Twitch, the live-streaming platform from Amazon, recently announced that it suffered an enormous data breach that exposed the company’s source code, users’ income streams and more.
The breach was posted on the message board 4chan, a popular hacker forum. Worryingly, the hacker’s post suggested that this leak was just the start. It labelled the post “part one”, meaning there could be a part two, even a part three, in the coming days.
According to online sources, the trove of data – which is in the form of a 125 GB torrent, includes:
- All of Twitch’s source code “going back to its early beginnings”
- Proprietary software development kits and internal AWS services used by Twitch
- An unreleased Steam competitor, codenamed Vapor, from Amazon Game Studios
- Data about twitch properties like IGDB and CurseForge
- Creator revenue reports from 2019 to 2021
- Mobile, desktop and console Twitch clients
- A cache of internal “red teaming” tools designed to improve security
Following the leak, Twitch released a statement about the incident, as you can see in the Twitter post above.
In a blog about the incident, Twitch also shared a key detail. The breach was caused by “a server configuration change that was subsequently accessed by a malicious third party.”
While we don’t know the exact cause of the misconfiguration, this leak is not surprising. As more and more companies embrace infrastructure-as-a-service (IaaS) and software-as-a-service (SaaS) platforms, breaches brought about by misconfiguration issues are becoming more common. In fact, Gartner believes that, by 2025, 99% of cloud security failures will be the customer’s fault.

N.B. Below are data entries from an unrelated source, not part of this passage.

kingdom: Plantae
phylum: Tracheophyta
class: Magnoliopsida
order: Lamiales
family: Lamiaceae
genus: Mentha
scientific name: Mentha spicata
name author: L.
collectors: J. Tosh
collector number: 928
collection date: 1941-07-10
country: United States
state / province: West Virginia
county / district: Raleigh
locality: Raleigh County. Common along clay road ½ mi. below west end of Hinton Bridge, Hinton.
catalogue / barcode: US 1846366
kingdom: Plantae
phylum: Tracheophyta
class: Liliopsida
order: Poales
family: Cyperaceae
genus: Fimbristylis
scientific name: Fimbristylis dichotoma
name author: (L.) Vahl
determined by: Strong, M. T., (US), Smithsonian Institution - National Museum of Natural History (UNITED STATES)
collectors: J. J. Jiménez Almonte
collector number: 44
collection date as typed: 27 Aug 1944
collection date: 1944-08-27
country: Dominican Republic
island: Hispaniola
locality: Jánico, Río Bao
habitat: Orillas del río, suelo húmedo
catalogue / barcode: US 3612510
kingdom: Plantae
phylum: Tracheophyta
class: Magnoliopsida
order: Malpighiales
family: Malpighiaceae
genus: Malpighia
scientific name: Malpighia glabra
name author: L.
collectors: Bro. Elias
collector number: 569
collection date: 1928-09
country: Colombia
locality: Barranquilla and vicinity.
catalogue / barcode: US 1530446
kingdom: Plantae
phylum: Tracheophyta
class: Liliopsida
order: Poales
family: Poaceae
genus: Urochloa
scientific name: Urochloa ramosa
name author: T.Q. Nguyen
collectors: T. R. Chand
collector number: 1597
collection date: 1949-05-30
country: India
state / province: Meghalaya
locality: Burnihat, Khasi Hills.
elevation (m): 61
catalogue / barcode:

So, how can you prevent your company from ending up in the headlines like Twitch? Here are a few things to consider.
- Use cloud security posture management tools: Cloud security posture management (CSPM) is the ongoing process of monitoring cloud platform account configurations to ensure that you are compliant with regulations such as HIPAA, GDPR and even PCI. Through predefined policiesand data analysis, CSPM solutions can find and remediate misconfigurations automatically before hackers get your hands on your data.
- Enable multi-factor authentication: MFA should be enabled on all root and user accounts to prevent a brute-force attack. It would be best if you also changed your root account password regularly.
- Use a cloud-based DLP: Leaky S3 buckets, unencrypted data sets and disabling CloudTrail are all common ways for AWS misconfigurations to occur. However, if you deploy a cloud-based data loss prevention (DLP) solution, then you can prevent sensitive data loss, even in cases where a misconfiguration occurs. Using APIs, cloud-enabled DLP extends data protection outside of the corporate network and directly into SaaS applications, giving security teams much needed control and visibility over how data is being used and stored – no matter where it travels.